The article does not assume SSL isn't used. The article addresses JS cryptosystems in the presence of HTTPS/TLS from top to bottom.
But we also go out of our way to discuss JS cryptography as an alternative to HTTPS, because that is how many people use it; for instance, to do challenge-response authentication for "secure login" without needing SSL.
But that's a sideshow on this thread. The article squarely addresses exactly the application you've built, and in detail.
The article lists three reasons for why "JS crypto is bad" at the beginning:
- Secure delivery of Javascript to browsers is a chicken-egg problem.
- Browser Javascript is hostile to cryptography.
- The "view-source" transparency of Javascript is illusory.
The first issue is addressed by using SSL and controlling the page 100%. The third issue becomes a matter of trust, as many users trust closed-source vendors, so in an environment where closed-source vendors are truested (e.g. a typical accounting firm), the third issue becomes not about JS crypto but about vendor reliability.
That leaves the second issue. The article expands it as:
- The prevalence of content-controlled code.
- The malleability of the Javascript runtime.
- The lack of systems programming primitives needed to implement crypto.
- The crushing weight of the installed base of users.
The first and second sub-issues, again, are more or less addressed by using SSL and controlling the page, I believe. One can argue that because JS is so "malleable", it is very easy to add malicious code to a page. Yes, it is easy if you have access to it (via third-party scripts/XSS), but it is _harder_ to infect a JS crypto page that is properly set up than a regular online-banking page, for example, as most online banking pages have links to third-party advertising (often over plain HTTP!). So in the world where people and companies do online banking, the "malleability" does not seem to add a lot of issues.

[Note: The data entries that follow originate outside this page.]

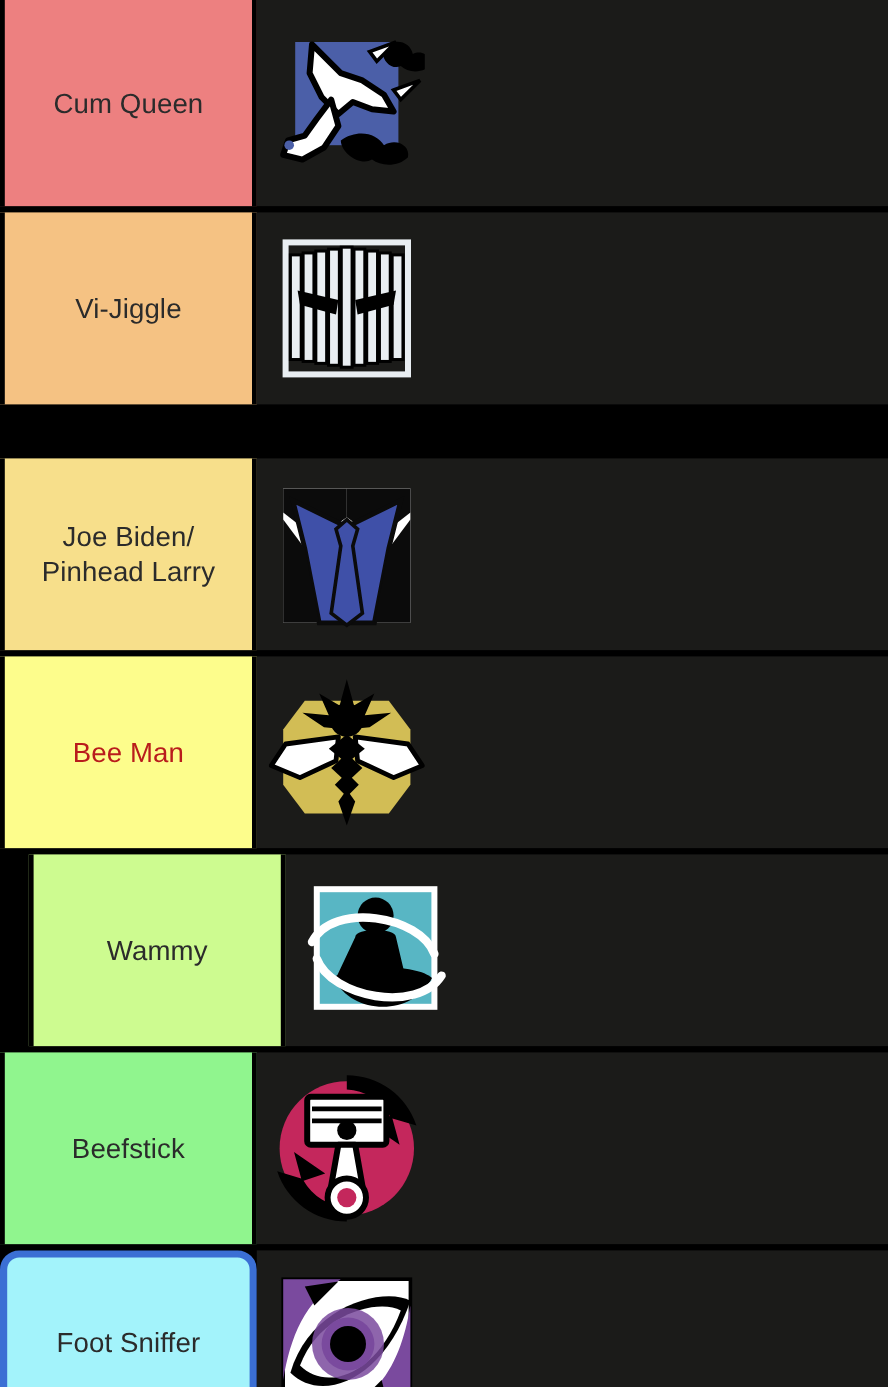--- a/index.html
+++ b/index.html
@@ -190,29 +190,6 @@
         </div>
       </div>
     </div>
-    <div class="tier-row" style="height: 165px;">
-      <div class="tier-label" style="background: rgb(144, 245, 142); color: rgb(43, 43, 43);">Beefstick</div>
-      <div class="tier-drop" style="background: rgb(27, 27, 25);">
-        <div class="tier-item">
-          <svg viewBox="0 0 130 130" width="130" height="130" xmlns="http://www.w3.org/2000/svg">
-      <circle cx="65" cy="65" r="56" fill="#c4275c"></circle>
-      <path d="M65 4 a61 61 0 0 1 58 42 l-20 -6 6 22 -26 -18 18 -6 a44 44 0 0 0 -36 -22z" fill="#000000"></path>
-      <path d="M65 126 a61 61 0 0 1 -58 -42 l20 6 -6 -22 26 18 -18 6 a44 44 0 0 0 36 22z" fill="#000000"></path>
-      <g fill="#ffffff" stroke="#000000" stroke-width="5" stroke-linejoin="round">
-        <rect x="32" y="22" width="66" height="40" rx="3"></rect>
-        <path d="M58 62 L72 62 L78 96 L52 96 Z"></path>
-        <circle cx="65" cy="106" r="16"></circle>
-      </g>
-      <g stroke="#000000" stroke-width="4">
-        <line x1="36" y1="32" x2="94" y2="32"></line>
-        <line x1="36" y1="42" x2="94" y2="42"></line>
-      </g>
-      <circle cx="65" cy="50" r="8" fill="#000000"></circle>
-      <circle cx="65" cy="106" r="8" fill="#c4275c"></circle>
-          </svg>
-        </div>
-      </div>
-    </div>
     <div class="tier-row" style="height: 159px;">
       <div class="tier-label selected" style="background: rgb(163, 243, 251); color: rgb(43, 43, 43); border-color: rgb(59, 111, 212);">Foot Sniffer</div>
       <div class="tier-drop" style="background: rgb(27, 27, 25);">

The third sub-issue is being addressed in HTML5 and/or, via SSL, round-trips to the server (for random seeding, for example).
The fourth issue is, again, not much different from online banking.
In summary, it seems we are using somewhat different criteria of what "secure JS crypto" means. You seem to be saying that storing data in aes.io is less secure than in a truecrypt volume. I agree 100%. But what I am saying is that for an accounting firm that does online banking on a daily basis, using aes.io as opposed to a cloud collaboration service without client-side encryption would probably be a great idea.
The rebuttals you're making are addressed in the article you're commenting on, in detail.
The problem here is that the core value proposition of services like this one are "you can put your documents here even if you don't trust the operators".
But that, as it turns out, simply isn't true. You are exactly as reliant on the operators of aes.io as you are on the operators of Dropbox.
But we also go out of our way to discuss JS cryptography as an alternative to HTTPS, because that is how many people use it; for instance, to do challenge-response authentication for "secure login" without needing SSL.
But that's a sideshow on this thread. The article squarely addresses exactly the application you've built, and in detail.